[Saved entries]
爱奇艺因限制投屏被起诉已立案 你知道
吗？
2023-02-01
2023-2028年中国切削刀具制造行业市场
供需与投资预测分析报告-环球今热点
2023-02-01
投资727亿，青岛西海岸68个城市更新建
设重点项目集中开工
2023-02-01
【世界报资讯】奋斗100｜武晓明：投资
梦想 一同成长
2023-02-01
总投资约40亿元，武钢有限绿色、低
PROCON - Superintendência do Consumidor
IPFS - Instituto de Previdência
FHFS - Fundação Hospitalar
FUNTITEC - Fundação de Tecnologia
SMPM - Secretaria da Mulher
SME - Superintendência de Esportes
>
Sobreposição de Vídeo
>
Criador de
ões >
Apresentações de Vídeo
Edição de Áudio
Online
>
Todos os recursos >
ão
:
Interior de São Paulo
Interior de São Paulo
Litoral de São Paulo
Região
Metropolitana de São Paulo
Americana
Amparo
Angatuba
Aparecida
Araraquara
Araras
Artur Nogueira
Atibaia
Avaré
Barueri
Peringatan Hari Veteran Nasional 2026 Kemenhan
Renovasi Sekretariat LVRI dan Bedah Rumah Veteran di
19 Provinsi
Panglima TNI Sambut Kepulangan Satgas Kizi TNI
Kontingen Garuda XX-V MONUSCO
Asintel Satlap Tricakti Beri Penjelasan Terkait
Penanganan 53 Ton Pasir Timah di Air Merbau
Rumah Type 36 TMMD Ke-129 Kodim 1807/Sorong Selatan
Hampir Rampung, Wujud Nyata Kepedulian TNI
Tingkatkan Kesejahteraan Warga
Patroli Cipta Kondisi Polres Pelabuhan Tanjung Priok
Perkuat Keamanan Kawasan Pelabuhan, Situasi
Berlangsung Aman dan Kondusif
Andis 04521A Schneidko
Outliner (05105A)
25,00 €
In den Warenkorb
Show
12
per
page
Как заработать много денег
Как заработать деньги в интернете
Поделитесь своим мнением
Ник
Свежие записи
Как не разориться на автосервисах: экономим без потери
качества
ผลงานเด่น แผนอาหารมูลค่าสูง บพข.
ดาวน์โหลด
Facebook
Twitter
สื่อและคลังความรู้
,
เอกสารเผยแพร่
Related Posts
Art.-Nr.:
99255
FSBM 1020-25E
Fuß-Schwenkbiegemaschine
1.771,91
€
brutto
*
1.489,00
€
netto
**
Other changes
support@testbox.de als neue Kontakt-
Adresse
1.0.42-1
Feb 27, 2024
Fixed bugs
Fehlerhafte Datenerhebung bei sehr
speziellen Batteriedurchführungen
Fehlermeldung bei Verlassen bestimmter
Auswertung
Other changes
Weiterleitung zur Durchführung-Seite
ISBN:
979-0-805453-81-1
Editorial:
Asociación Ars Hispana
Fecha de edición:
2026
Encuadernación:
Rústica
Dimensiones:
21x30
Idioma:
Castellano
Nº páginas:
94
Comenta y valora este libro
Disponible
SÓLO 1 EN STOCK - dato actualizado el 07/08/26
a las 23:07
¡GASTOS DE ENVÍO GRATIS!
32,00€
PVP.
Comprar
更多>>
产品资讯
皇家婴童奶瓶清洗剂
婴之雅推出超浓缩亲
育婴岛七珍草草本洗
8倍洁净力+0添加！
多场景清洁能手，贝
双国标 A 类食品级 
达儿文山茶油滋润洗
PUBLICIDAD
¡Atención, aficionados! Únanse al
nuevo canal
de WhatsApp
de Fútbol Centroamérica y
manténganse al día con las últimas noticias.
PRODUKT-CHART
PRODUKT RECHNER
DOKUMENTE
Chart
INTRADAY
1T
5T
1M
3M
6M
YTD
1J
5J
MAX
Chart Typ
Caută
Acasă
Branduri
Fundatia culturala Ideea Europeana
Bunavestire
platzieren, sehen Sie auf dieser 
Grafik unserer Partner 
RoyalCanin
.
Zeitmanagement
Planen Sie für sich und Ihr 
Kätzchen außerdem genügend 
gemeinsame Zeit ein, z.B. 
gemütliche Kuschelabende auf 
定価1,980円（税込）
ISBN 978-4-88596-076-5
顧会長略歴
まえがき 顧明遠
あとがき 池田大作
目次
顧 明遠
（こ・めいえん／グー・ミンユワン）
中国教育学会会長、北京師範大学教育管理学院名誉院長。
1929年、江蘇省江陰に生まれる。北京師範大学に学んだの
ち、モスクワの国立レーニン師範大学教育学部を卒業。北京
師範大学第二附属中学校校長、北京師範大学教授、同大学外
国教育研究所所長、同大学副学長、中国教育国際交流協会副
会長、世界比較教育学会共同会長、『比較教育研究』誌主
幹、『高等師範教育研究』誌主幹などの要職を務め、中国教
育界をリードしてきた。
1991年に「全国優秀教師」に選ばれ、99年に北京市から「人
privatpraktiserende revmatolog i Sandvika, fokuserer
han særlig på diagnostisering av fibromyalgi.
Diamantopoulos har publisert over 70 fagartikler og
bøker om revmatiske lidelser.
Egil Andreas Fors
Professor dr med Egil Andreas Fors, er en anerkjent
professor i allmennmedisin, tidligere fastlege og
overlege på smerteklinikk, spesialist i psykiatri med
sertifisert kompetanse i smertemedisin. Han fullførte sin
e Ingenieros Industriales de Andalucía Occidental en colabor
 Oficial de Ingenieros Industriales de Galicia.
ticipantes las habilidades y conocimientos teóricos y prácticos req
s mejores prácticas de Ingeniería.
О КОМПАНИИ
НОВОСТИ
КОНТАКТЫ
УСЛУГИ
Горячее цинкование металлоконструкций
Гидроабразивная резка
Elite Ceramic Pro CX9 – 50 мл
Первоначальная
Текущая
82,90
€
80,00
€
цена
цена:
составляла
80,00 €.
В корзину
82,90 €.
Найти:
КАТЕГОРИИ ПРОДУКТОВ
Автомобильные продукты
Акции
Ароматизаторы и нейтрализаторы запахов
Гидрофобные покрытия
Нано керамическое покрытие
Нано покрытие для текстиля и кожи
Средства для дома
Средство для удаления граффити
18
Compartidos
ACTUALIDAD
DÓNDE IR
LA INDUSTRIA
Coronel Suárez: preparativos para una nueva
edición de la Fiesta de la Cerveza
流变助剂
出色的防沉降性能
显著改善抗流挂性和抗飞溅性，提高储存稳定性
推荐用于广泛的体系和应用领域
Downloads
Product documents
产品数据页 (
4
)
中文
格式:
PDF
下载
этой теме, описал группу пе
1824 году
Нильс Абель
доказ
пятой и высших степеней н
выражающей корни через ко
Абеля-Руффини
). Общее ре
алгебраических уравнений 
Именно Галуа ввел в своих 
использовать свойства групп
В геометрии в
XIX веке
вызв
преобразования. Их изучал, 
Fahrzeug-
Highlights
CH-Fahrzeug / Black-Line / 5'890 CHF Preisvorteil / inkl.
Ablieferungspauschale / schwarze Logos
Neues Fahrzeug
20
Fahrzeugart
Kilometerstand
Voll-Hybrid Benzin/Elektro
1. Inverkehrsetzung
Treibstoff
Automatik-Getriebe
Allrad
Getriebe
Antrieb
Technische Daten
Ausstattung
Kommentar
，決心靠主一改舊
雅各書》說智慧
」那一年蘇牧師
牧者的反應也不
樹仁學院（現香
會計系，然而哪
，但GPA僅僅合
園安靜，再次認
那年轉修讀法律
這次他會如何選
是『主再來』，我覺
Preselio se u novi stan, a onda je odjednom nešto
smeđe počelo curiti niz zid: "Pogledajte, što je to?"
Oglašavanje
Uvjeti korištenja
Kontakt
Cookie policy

*Assignment:*
Which lines in the data above hold the word "Ingenieros"? Return each of them.

*Reply:*
e Ingenieros Industriales de Andalucía Occidental en colabor
 Oficial de Ingenieros Industriales de Galicia.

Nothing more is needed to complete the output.